--- BEGIN Record extracts ---
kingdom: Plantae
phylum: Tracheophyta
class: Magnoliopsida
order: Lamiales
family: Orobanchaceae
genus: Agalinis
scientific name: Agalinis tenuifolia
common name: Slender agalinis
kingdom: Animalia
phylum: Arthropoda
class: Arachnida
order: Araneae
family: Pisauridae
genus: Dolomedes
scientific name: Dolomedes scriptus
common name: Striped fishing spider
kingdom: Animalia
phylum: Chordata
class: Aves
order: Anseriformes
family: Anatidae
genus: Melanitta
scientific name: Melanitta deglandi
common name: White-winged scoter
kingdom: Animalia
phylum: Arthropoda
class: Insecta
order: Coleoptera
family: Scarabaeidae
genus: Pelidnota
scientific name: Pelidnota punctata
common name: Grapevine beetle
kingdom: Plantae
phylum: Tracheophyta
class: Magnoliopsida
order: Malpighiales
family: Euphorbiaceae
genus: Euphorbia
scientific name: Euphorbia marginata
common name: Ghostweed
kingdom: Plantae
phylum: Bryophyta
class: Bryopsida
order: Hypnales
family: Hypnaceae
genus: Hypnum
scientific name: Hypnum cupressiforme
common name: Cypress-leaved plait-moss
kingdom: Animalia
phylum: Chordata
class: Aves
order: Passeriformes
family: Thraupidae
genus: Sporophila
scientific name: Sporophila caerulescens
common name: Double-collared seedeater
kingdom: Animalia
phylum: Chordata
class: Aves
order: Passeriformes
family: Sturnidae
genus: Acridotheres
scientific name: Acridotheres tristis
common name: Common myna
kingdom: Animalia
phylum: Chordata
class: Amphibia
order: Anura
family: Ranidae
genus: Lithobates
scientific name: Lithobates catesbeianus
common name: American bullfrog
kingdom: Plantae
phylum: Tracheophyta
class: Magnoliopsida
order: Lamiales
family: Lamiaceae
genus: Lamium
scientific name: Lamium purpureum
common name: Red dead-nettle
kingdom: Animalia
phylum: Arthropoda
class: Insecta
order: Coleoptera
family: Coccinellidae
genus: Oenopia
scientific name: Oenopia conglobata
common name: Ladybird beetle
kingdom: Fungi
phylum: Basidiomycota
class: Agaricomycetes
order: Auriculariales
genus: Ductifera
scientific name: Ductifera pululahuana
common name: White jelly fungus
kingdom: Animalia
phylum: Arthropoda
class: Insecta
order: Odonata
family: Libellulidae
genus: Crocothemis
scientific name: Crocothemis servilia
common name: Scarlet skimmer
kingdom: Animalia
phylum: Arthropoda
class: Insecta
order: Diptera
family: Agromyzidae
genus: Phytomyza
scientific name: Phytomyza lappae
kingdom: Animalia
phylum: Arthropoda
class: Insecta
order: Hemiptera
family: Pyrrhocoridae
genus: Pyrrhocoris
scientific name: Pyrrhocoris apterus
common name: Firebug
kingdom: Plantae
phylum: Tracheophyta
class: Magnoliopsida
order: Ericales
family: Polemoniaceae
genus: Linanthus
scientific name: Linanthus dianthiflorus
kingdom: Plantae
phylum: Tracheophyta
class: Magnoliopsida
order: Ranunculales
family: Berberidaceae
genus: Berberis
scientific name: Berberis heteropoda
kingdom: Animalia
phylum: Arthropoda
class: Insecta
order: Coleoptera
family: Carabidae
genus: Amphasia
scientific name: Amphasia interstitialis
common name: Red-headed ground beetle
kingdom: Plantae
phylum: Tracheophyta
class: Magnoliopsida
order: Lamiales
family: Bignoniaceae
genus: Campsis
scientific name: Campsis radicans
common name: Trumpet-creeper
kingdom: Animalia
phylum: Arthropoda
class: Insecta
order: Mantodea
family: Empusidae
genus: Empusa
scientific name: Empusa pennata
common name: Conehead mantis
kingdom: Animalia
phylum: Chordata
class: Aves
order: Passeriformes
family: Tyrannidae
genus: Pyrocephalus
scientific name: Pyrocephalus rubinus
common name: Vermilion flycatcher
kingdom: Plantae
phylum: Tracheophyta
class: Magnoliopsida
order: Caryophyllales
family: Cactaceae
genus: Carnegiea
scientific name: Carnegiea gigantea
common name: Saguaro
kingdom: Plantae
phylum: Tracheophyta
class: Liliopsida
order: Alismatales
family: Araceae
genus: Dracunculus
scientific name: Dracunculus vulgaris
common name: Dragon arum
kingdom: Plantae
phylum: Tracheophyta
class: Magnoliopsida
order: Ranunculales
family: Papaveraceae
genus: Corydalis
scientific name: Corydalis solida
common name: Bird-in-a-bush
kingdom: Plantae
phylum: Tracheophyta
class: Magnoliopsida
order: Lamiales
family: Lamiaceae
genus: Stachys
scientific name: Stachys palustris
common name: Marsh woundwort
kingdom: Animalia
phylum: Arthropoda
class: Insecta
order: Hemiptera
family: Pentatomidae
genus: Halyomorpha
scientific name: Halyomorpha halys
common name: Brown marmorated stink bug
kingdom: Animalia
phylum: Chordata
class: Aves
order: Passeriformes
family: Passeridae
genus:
--- END Record extracts ---
Format the lines of the listing from the line with "family: Bignoniaceae" to the line with "family: Araceae", both included, as a Markdown table with the columns Row and Line. Number each row and leave out any blank lines.

▸ Answer to this task
| Row | Line |
|---|---|
| 1 | family: Bignoniaceae |
| 2 | genus: Campsis |
| 3 | scientific name: Campsis radicans |
| 4 | common name: Trumpet-creeper |
| 5 | kingdom: Animalia |
| 6 | phylum: Arthropoda |
| 7 | class: Insecta |
| 8 | order: Mantodea |
| 9 | family: Empusidae |
| 10 | genus: Empusa |
| 11 | scientific name: Empusa pennata |
| 12 | common name: Conehead mantis |
| 13 | kingdom: Animalia |
| 14 | phylum: Chordata |
| 15 | class: Aves |
| 16 | order: Passeriformes |
| 17 | family: Tyrannidae |
| 18 | genus: Pyrocephalus |
| 19 | scientific name: Pyrocephalus rubinus |
| 20 | common name: Vermilion flycatcher |
| 21 | kingdom: Plantae |
| 22 | phylum: Tracheophyta |
| 23 | class: Magnoliopsida |
| 24 | order: Caryophyllales |
| 25 | family: Cactaceae |
| 26 | genus: Carnegiea |
| 27 | scientific name: Carnegiea gigantea |
| 28 | common name: Saguaro |
| 29 | kingdom: Plantae |
| 30 | phylum: Tracheophyta |
| 31 | class: Liliopsida |
| 32 | order: Alismatales |
| 33 | family: Araceae |